File “/Users/genomicslab/miniconda3/envs/qiime2-2019.1/lib/python3.6/site-packages/qiime2/sdk/”, line 231, in bound_callable

output_types, provenance)

File “/Users/genomicslab/miniconda3/envs/qiime2-2019.1/lib/python3.6/site-packages/qiime2/sdk/”, line 365, in callable_executor

output_views = self._callable(**view_args)

File “/Users/genomicslab/miniconda3/envs/qiime2-2019.1/lib/python3.6/site-packages/q2_dada2/”, line 246, in denoise_paired

" and stderr to learn more." % e.returncode)

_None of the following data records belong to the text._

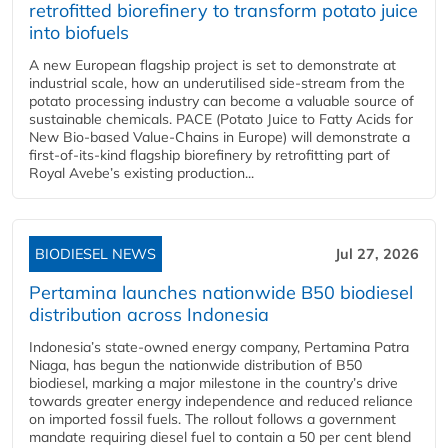
retrofitted biorefinery to transform potato juice
into biofuels
A new European flagship project is set to demonstrate at
industrial scale, how an underutilised side-stream from the
potato processing industry can become a valuable source of
sustainable chemicals. PACE (Potato Juice to Fatty Acids for
New Bio-based Value-Chains in Europe) will demonstrate a
first-of-its-kind flagship biorefinery by retrofitting part of
Royal Avebe’s existing production...
BIODIESEL NEWS
Jul 27, 2026
Pertamina launches nationwide B50 biodiesel
distribution across Indonesia
Indonesia’s state-owned energy company, Pertamina Patra
Niaga, has begun the nationwide distribution of B50
biodiesel, marking a major milestone in the country’s drive
towards greater energy independence and reduced reliance
on imported fossil fuels. The rollout follows a government
mandate requiring diesel fuel to contain a 50 per cent blend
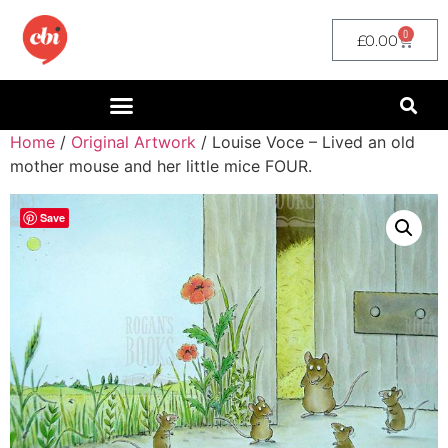
0
£
0.00
Home
/
Original Artwork
/ Louise Voce – Lived an old
mother mouse and her little mice FOUR.
Save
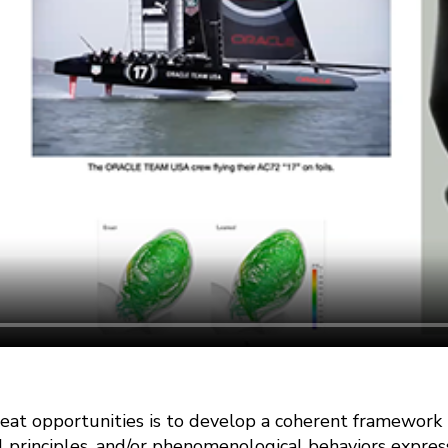
eat opportunities is to develop a coherent framework
l principles, and/or phenomenological behaviors expres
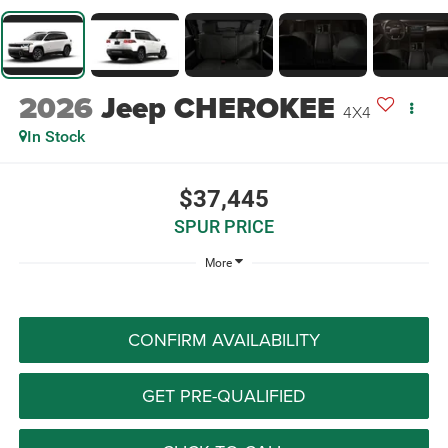
2026
Jeep CHEROKEE
4X4
In Stock
$37,445
SPUR PRICE
More
CONFIRM AVAILABILITY
GET PRE-QUALIFIED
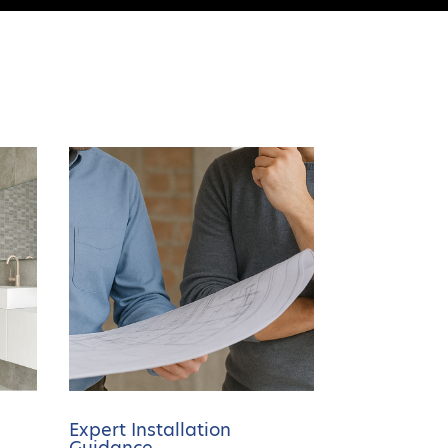
Expert Installation
Guidance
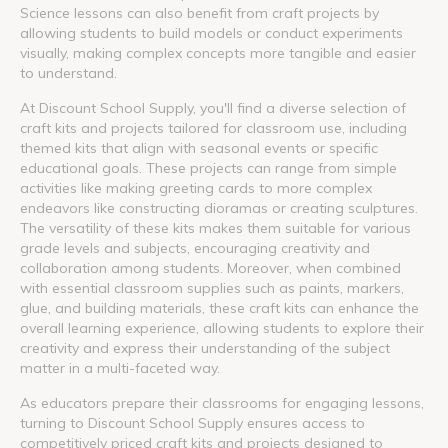
Science lessons can also benefit from craft projects by
allowing students to build models or conduct experiments
visually, making complex concepts more tangible and easier
to understand.
At Discount School Supply, you'll find a diverse selection of
craft kits and projects tailored for classroom use, including
themed kits that align with seasonal events or specific
educational goals. These projects can range from simple
activities like making greeting cards to more complex
endeavors like constructing dioramas or creating sculptures.
The versatility of these kits makes them suitable for various
grade levels and subjects, encouraging creativity and
collaboration among students. Moreover, when combined
with essential classroom supplies such as paints, markers,
glue, and building materials, these craft kits can enhance the
overall learning experience, allowing students to explore their
creativity and express their understanding of the subject
matter in a multi-faceted way.
As educators prepare their classrooms for engaging lessons,
turning to Discount School Supply ensures access to
competitively priced craft kits and projects designed to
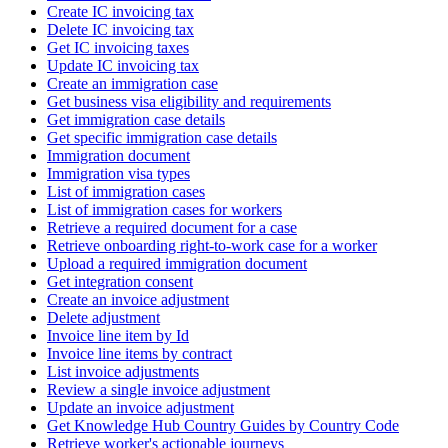
Create IC invoicing tax
Delete IC invoicing tax
Get IC invoicing taxes
Update IC invoicing tax
Create an immigration case
Get business visa eligibility and requirements
Get immigration case details
Get specific immigration case details
Immigration document
Immigration visa types
List of immigration cases
List of immigration cases for workers
Retrieve a required document for a case
Retrieve onboarding right-to-work case for a worker
Upload a required immigration document
Get integration consent
Create an invoice adjustment
Delete adjustment
Invoice line item by Id
Invoice line items by contract
List invoice adjustments
Review a single invoice adjustment
Update an invoice adjustment
Get Knowledge Hub Country Guides by Country Code
Retrieve worker's actionable journeys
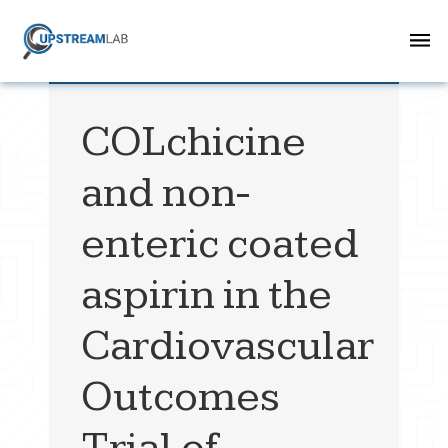
COLchicine
and non-
enteric coated
aspirin in the
Cardiovascular
Outcomes
Trial of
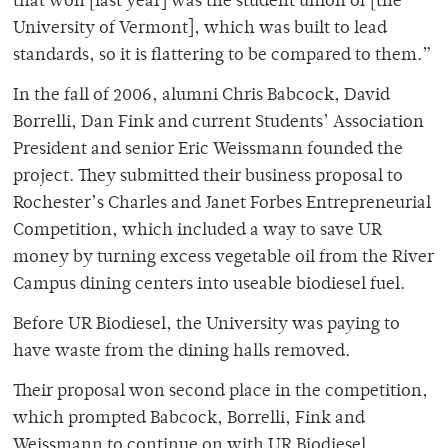
that won [last year] was the student union of [the
University of Vermont], which was built to lead
standards, so it is flattering to be compared to them.”
In the fall of 2006, alumni Chris Babcock, David
Borrelli, Dan Fink and current Students’ Association
President and senior Eric Weissmann founded the
project. They submitted their business proposal to
Rochester’s Charles and Janet Forbes Entrepreneurial
Competition, which included a way to save UR
money by turning excess vegetable oil from the River
Campus dining centers into useable biodiesel fuel.
Before UR Biodiesel, the University was paying to
have waste from the dining halls removed.
Their proposal won second place in the competition,
which prompted Babcock, Borrelli, Fink and
Weissmann to continue on with UR Biodiesel.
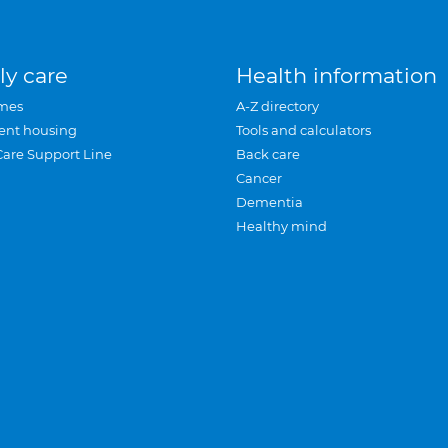
ly care
Health information
mes
A-Z directory
ent housing
Tools and calculators
Care Support Line
Back care
Cancer
Dementia
Healthy mind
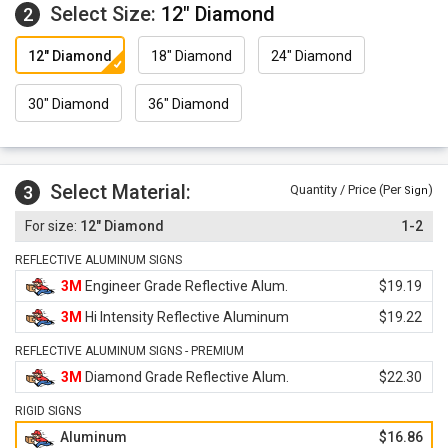
Select Size:
12" Diamond
2
12" Diamond
18" Diamond
24" Diamond
30" Diamond
36" Diamond
Select Material:
3
Quantity / Price (Per
)
Sign
12" Diamond
1-2
REFLECTIVE ALUMINUM SIGNS
3M
Engineer Grade Reflective Alum.
$19.19
3M
Hi Intensity Reflective Aluminum
$19.22
REFLECTIVE ALUMINUM SIGNS - PREMIUM
3M
Diamond Grade Reflective Alum.
$22.30
RIGID SIGNS
Aluminum
$16.86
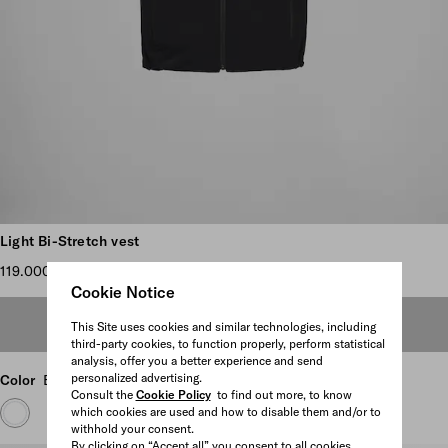
Scroll more pictures
Light Bi-Stretch vest
119.000 TL
Cookie Notice
OUT OF STOCK
This Site uses cookies and similar technologies, including
third-party cookies, to function properly, perform statistical
analysis, offer you a better experience and send
personalized advertising.
Color
Black
Consult the
Cookie Policy
to find out more, to know
which cookies are used and how to disable them and/or to
withhold your consent.
By clicking on “Accept all” you consent to all cookies.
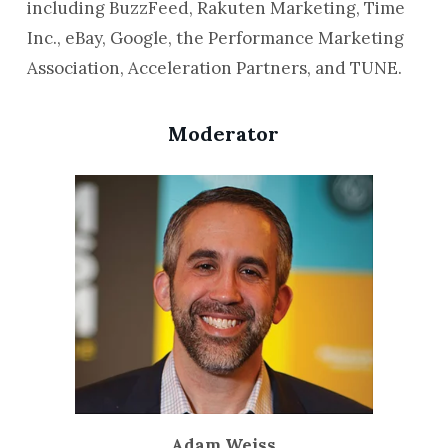
including BuzzFeed, Rakuten Marketing, Time
Inc., eBay, Google, the Performance Marketing
Association, Acceleration Partners, and TUNE.
Moderator
Adam Weiss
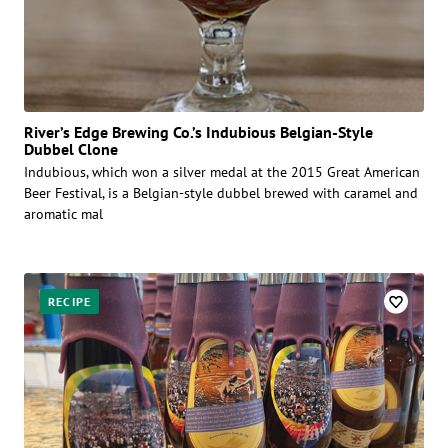
River’s Edge Brewing Co.’s Indubious Belgian-Style
Dubbel Clone
Indubious, which won a silver medal at the 2015 Great American
Beer Festival, is a Belgian-style dubbel brewed with caramel and
aromatic mal
RECIPE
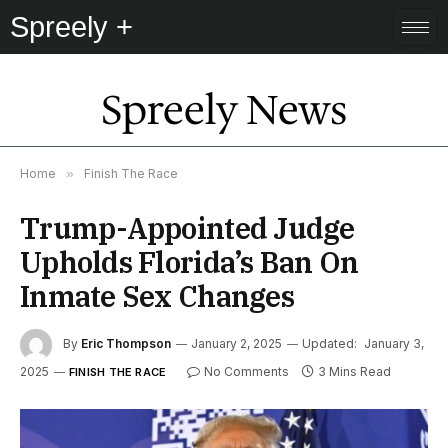
Spreely +
Spreely News
Home
»
Finish The Race
Trump-Appointed Judge
Upholds Florida’s Ban On
Inmate Sex Changes
By
Eric Thompson
January 2, 2025
Updated:
January 3,
2025
No Comments
3 Mins Read
FINISH THE RACE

Exception: An error was encountered while running DADA2 in R (return code -9), please inspect stdout and stderr to learn more.

Plugin error from dada2:

An error was encountered while running DADA2 in R (return code -9), please inspect stdout and stderr to learn more.

See above for debug info.


DADA2 error : Cannot allocate memory error in denoising step
(Matthew Ryan Dillon) #2

Hi @Heather_E!

This error message is a little bit different than the “usual” memory-related error messages we see (which is why I split this into a new topic):

You can read up a bit about SIGKILL here — but, something sent that signal to this process. Any chance the computer was just shutting down for system updates? If not, then I suspect you are just seeing a case where you are running out of memory. Can you clarify, are there 24 million reads in one sample, or for your whole run?


(Heather E) #3

Well, the whole run was just one sample, so yes and yes. It’s 24 million reads in one sample. I ran the command about 7 different times over the course of two days, decreasing --p-n-reads learn incrementally. Plus I checked that the computer settings would not allow the computer to sleep so I’m sure that the system wasn’t shutting down. I can run on the local university’s supercomputer if I need to. Any idea how much memory I will need to get this to run? They have a few nodes with options of 128GB, 256GB, or 512GB.


(Matthew Ryan Dillon) #4

Please see the DADA2 docs on this matter:

In particular:

One scaling issue to be aware of: Because the running time of the core sample inference method scales quadratically with the depth of individual samples, but linearly in the number of samples, running times will be longer when fewer samples are multiplexed. Very roughly, if your 150M Hiseq reads are split across 150 samples instead of 750, the running time will be about 5x higher.

Sounds like one gargantuan samples is going to be painfully slow here…


(Heather E) #5

Hmmm. Should I try a different program? Would deblur or something else be any faster?


(Matthew Ryan Dillon) #6

That is up to you. q2-deblur could certainly be a good option.